“Am I on the road to Brookville?” Jerry yelled at a passing farmer, who sat huddled up in a horse blanket on the seat of his rickety wagon.
“Whoa! Hey?” asked the man, one remark being addressed to his horse, and the question to Jerry.
“I say, am I on the road to Brookville?”
“No, you’re headed for Deanhurst. You ought to have took the left hand road a piece back to get to Brookville. Can’t you read the signs?”
“I can, yes—when they’re right,” snapped Jerry, who was not in the best of humor. “Thanks!” he called, as he waited for the other to pass on, so that he might turn the car. It was no easy matter to get the big machine headed the other way in the narrow road, but Jerry finally managed it and then he sent the auto on at a fast clip, passing the man who had given him the needed direction.

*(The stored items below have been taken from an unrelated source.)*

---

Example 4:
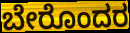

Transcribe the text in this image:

ಬೇರೊಂದರ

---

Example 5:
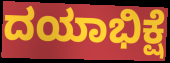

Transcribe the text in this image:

ದಯಾಭಿಕ್ಷೆ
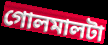
গোলমালটা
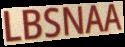
LBSNAA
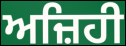
ਅਜ਼ਿਹੀ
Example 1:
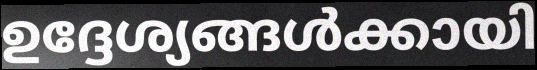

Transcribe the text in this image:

ഉദ്ദേശ്യങ്ങൾക്കായി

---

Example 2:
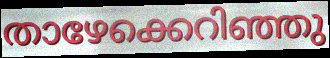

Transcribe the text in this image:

താഴേക്കെറിഞ്ഞു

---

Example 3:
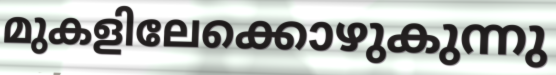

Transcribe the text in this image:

മുകളിലേക്കൊഴുകുന്നു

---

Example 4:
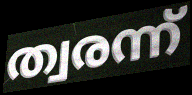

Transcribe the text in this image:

ത്വരന്ന്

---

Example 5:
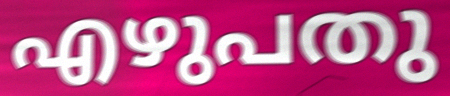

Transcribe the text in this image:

എഴുപതു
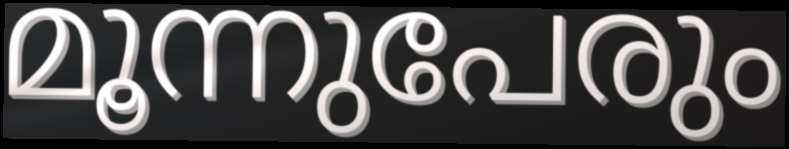
മൂന്നുപേരും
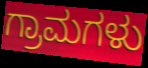
ಗ್ರಾಮಗಳು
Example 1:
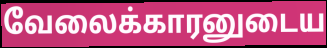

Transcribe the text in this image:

வேலைக்காரனுடைய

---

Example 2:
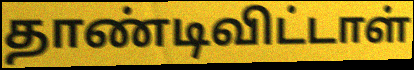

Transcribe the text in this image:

தாண்டிவிட்டாள்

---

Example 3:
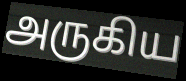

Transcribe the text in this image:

அருகிய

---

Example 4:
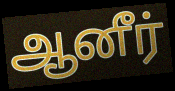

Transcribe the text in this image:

ஆனீர்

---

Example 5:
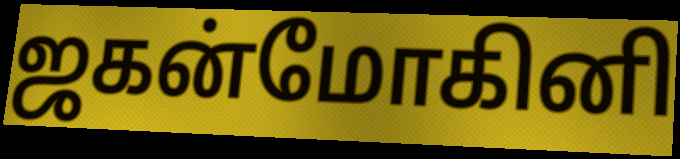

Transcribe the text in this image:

ஜகன்மோகினி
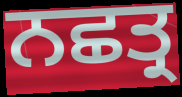
ਨਛਤ੍ਰ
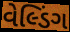
વેલ્ડિંગ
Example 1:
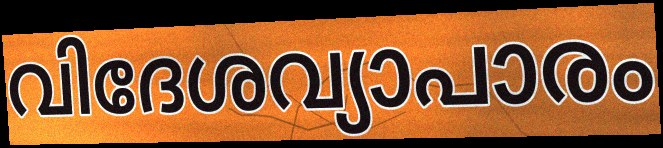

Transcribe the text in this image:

വിദേശവ്യാപാരം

Jerry reached the decrepit sign post again, and this time made the right turn. It grew darker and darker as he advanced, but the lights on the car were powerful. The thunder and lightning had ceased, but it still rained hard, and the roads were fast becoming puddles of mud and water.
“I’m glad I have the car,” reflected Jerry. “A doctor won’t have the excuse that he doesn’t want to take his horse out in the storm.”

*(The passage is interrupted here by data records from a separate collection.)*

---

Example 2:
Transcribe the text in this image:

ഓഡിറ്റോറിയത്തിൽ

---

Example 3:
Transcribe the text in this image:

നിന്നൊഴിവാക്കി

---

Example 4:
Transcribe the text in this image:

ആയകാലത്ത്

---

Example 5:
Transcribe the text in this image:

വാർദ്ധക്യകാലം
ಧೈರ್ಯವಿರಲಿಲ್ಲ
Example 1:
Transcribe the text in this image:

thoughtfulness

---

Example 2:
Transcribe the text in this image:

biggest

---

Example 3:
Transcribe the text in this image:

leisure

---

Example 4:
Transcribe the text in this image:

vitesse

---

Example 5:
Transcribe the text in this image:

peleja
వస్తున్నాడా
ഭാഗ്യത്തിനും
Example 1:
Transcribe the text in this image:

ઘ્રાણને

It was fully night when Jerry reached Brookville, though had it not been for the storm there would have been the glow of sunset to dispel the gloom. The tall lad stopped at the first house he came to, in order to inquire about a doctor, and was delighted to learn that a physician lived about a mile down the road.
But his delight was turned to disappointment when he reached the office, and learned that the medical man had been called out into the country, on a case that would probably keep him all night.